* begin RAW DATA *
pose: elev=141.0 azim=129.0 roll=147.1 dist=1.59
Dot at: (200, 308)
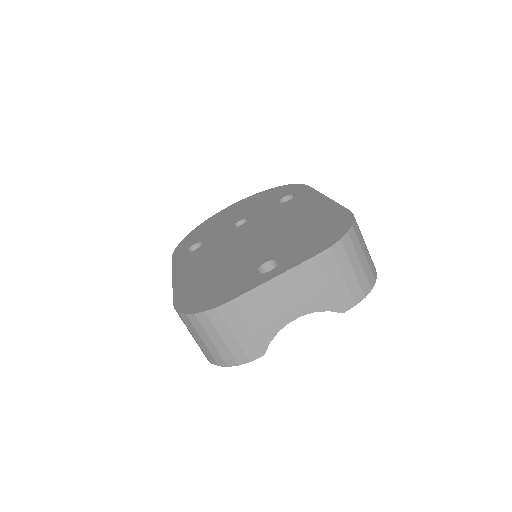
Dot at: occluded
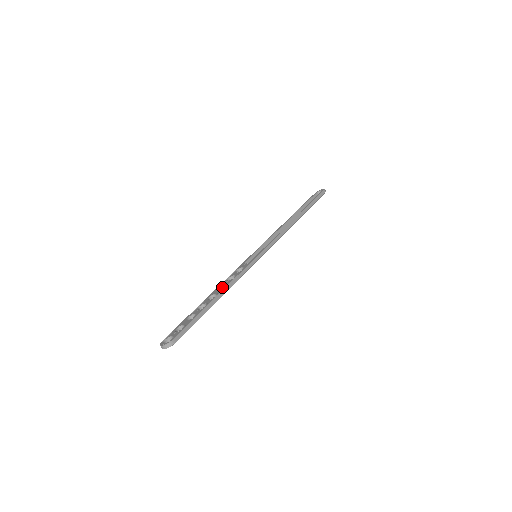
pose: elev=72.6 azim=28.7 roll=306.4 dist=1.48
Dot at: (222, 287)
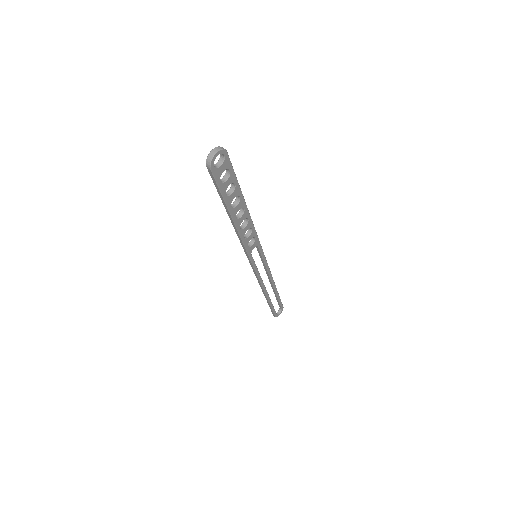
Dot at: (240, 227)
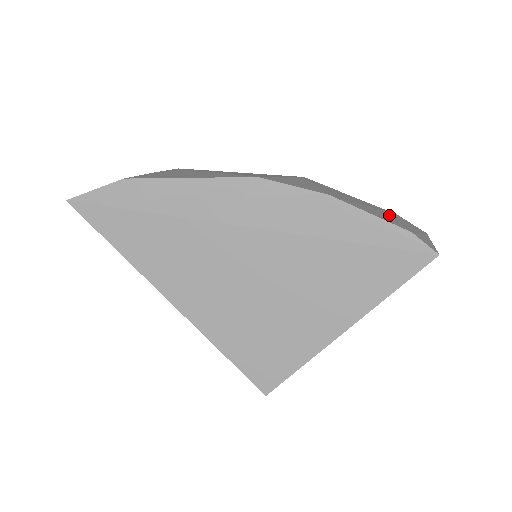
* end RAW DATA *
| CHALLENGE |
Which lines of the listing contain the string "dist"? Pick out each one, matching case exactly.

| COMPLETE OUTPUT |
pose: elev=141.0 azim=129.0 roll=147.1 dist=1.59
pose: elev=72.6 azim=28.7 roll=306.4 dist=1.48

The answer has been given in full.